Centre Township is a township in Berks County, Pennsylvania, United States. The population was 4,140 at the 2020 census. It is in Schuylkill Valley School District.

==History==
Belleman's Union Church was listed on the National Register of Historic Places in 1973.

==Geography==
According to the U.S. Census Bureau, the township has a total area of 21.6 sqmi, of which 21.4 sqmi is land and 0.2 sqmi (0.74%) is water. It contains the census-designated places of Dauberville and Mohrsville.

Adjacent townships
- Upper Bern Township (northwest)
- Tilden Township (north)
- Perry Township (northeast)
- Ontelaunee Township (southeast)
- Bern Township (south)
- Penn Township (west)
Adjacent boroughs
- Centerport (surrounded)
- Shoemakersville (northeast)
- Leesport (southeast)

==Demographics==

At the 2000 census, there were 4,036 people, 1,511 households, and 1,157 families living in the township. The population density was 186.9 people per square mile. There were 1,570 housing units at an average density of 72.7/sq mi . The racial makeup of the township was 97.4% White, 0.8% African American, 0.1% Native American, 0.5% Asian, 0.9% from other races, and 0.4% from two or more races. Hispanic or Latino of any race were 2.5%.

There were 1,511 households, 29.5% had children under the age of 18 living with them, 66.9% were married couples living together, 5.1% had a female householder with no husband present, and 23.4% were non-families. 17.9% of households were made up of individuals, and 7.5% were one person aged 65 or older. The average household size was 2.67 and the average family size was 3.03.
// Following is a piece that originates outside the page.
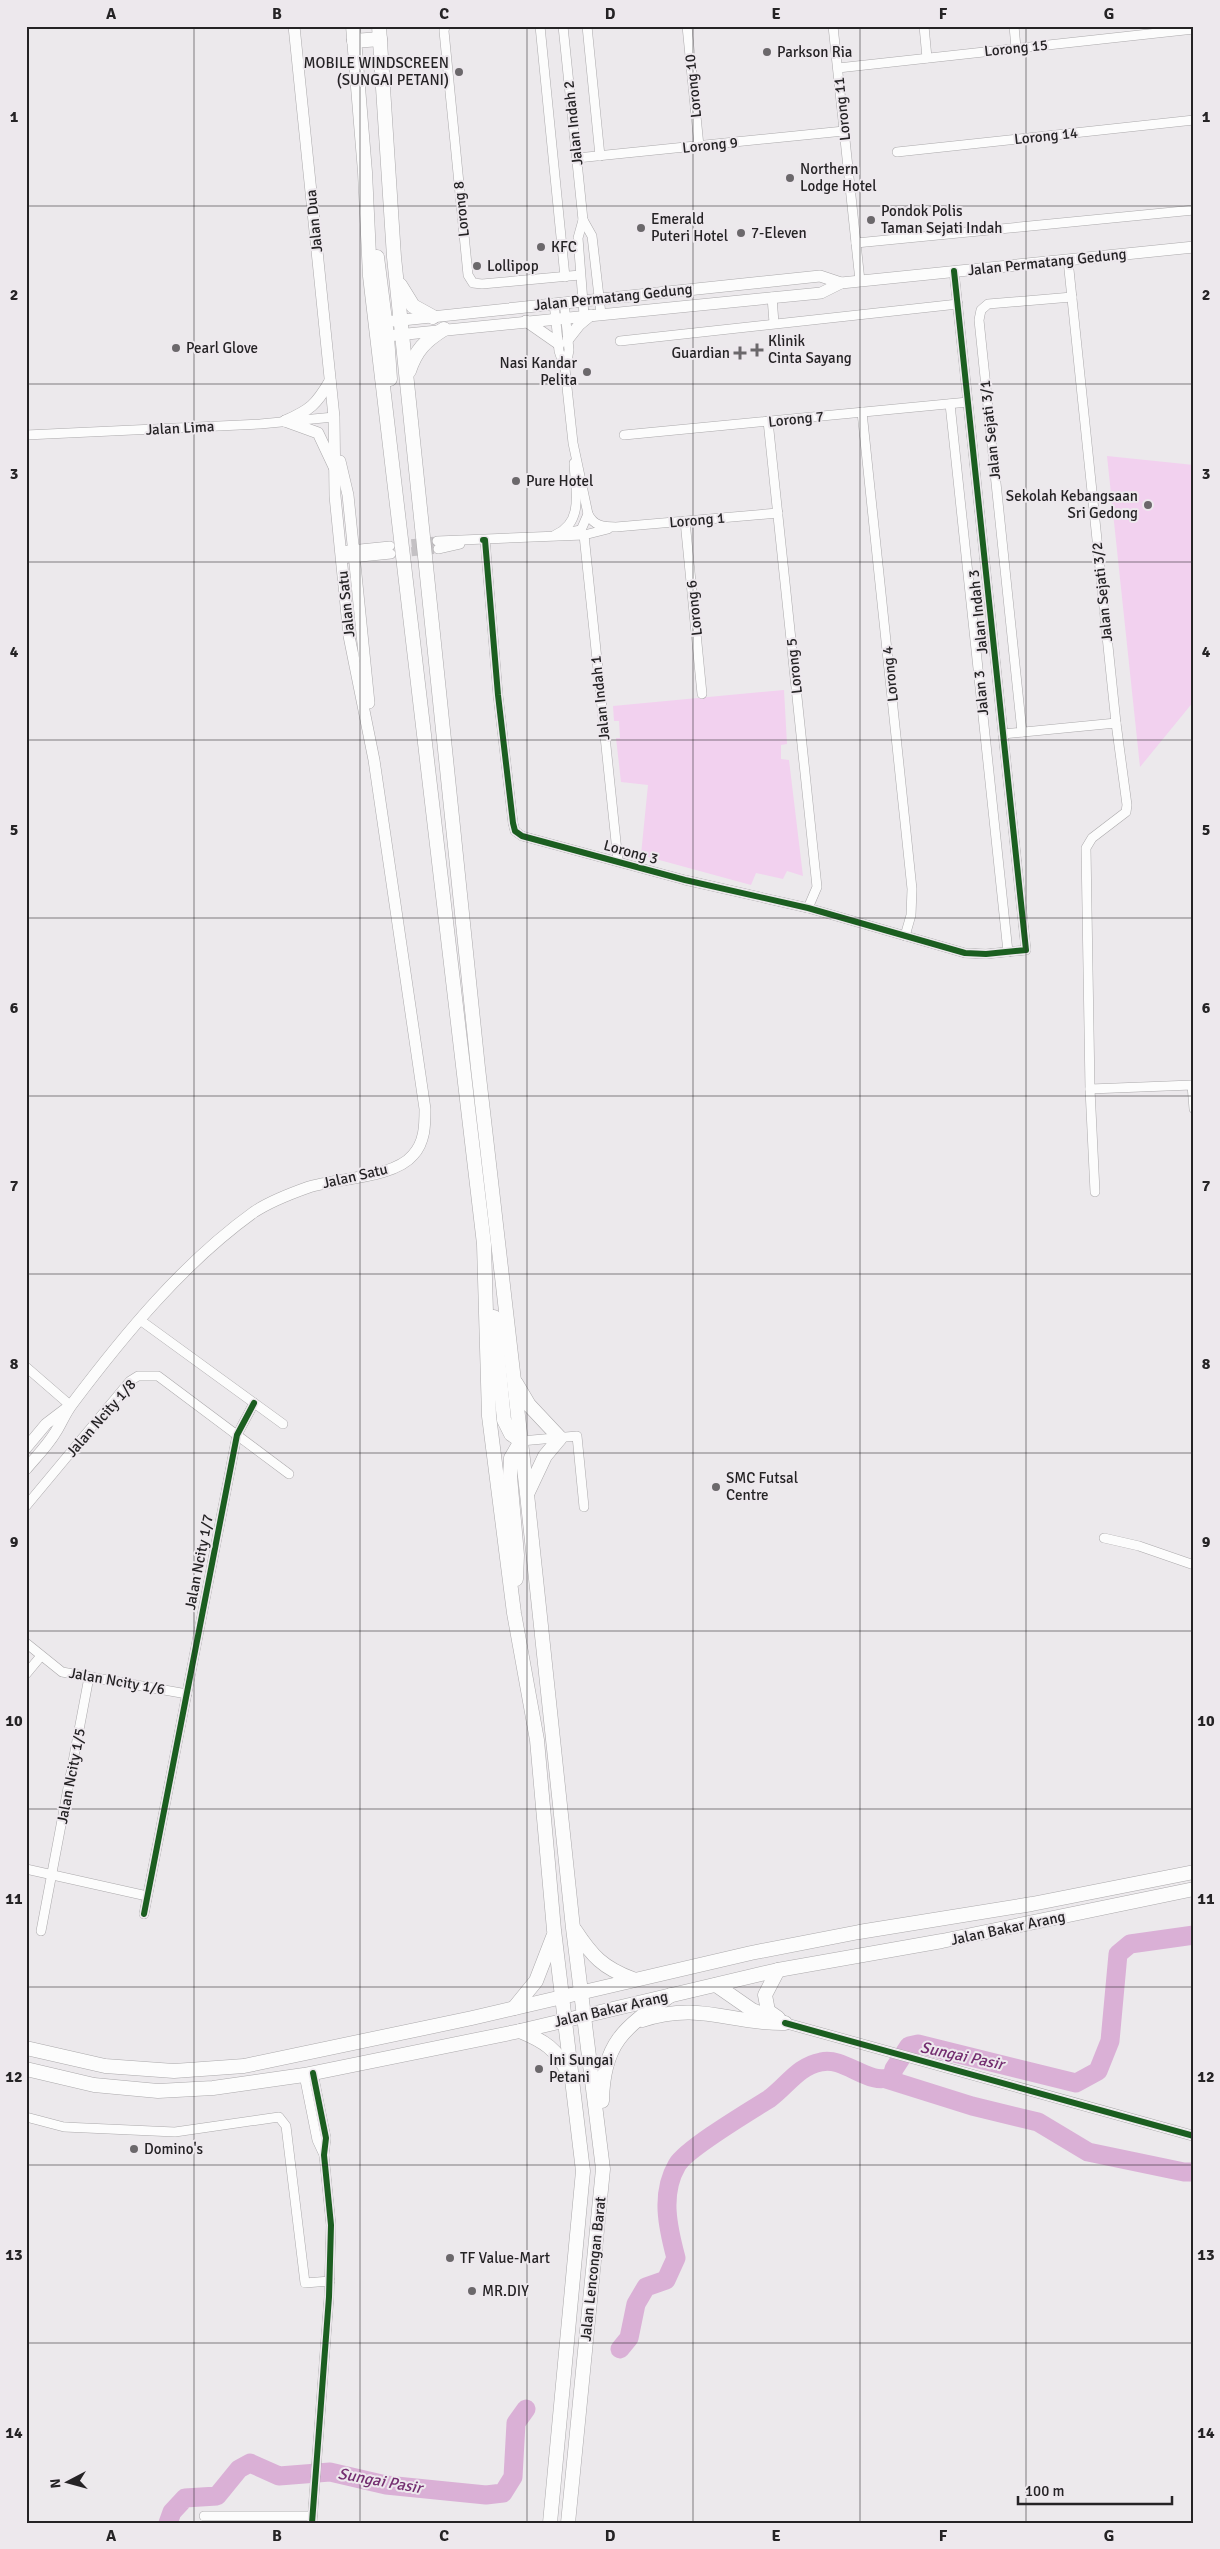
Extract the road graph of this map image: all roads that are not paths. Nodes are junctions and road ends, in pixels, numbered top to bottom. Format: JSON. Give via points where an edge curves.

The age distribution was 23.2% under the age of 18, 6.8% from 18 to 24, 24.1% from 25 to 44, 33.5% from 45 to 64, and 12.4% 65 or older. The median age was 43 years. Males made up 51.4% of the population and females made up 48.6%.

The median household income was $51,698 and the median family income was $58,056. Males had a median income of $36,972 versus $25,701 for females. The per capita income for the township was $20,718. About 4.1% of families and 5.6% of the population were below the poverty line, including 4.9% of those under age 18 and 6.5% of those age 65 or over.

Historical population
| Census | Pop. | Note | %± |
| 1980 | 2,329 |  | — |
| 1990 | 3,154 |  | 35.4% |
| 2000 | 3,631 |  | 15.1% |
| 2010 | 4,036 |  | 11.2% |
| 2020 | 4,140 |  | 2.6% |
| 2021 (est.) | 4,149 |  | 0.2% |
Source: US Census Bureau

==Transportation==

As of 2010, there were 70.60 mi of public roads in Centre Township, of which 21.59 mi were maintained by the Pennsylvania Department of Transportation (PennDOT) and 49.01 mi were maintained by the township.

No numbered highways serve Centre Township directly. Main thoroughfares in the township include Bellemans Church Road, Berne Road, Boundary Road, Garfield Road, Irish Creek Road, Main Street, Shartlesville Road, Shoey Road and Tilden Road. The nearest state highway is Pennsylvania Route 61, which passes just east of the township. Pennsylvania Route 61 is connected to the township by Main Street and Belleman's Church Road. Pennsylvania Route 183 is connected by Irish Creek Road, Plum Creek Road, and Garfield road to the township. US Route 22/Interstate 78 is accessible by Shartlesville Road from the township.